## TASK REQUIREMENTS
1 > Please print everything in the min-heap article from "16 Sep 2014CPOL5" down to "a binary tree.".
2 > In the min-heap article, what index holds the right child of the node at index i?

## SOURCE EXCERPT
Click here to Skip to main content
65,938 articles
CodeProject is changing. Read more.
Articles / Languages / C++

Min Binary Heap Implementation in C++

4.70/5 (16 votes)
16 Sep 2014CPOL5 min read 141.8K  
Min Binary Heap Implementation in C++

Introduction

A min binary heap is an efficient data structure based on a binary tree.

A min binary heap can be used to find the C (where C <= n) smallest numbers out of n input numbers without sorting the entire input.

In this tip, I will provide a simple implementation of a min heap using the STL vector.

Background

There are several background topics I need to cover here: binary heap, a binary tree representation using an array and the complexity of constructing the heap.

First the binary heap, a binary heap is a complete binary tree, in which every node is less than its left and right child nodes.

It is easy to see, due to this definition, that the minimum value of the entire heap will always be the root.

The second topic is binary tree representation using an array, basically the rules are as follows:

  • The left child of node in index i is: 2*i+1
  • The right child of node in index i is: 2*i+2
  • The parent of the node in index i is: (int)((i-1)/2)

The root of the tree is in index 0, its left child is in index 1 and its right child is in index 2 and so on.

## DATA PROVIDED
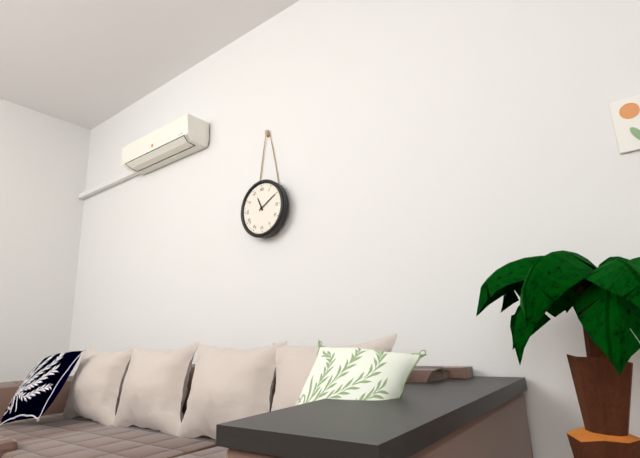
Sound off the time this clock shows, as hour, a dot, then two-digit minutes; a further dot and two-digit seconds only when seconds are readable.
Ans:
11.10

## OUTPUTS FOR THE TASKS
1 >
16 Sep 2014CPOL5 min read 141.8K  
Min Binary Heap Implementation in C++

Introduction

A min binary heap is an efficient data structure based on a binary tree.

2 > 2*i+2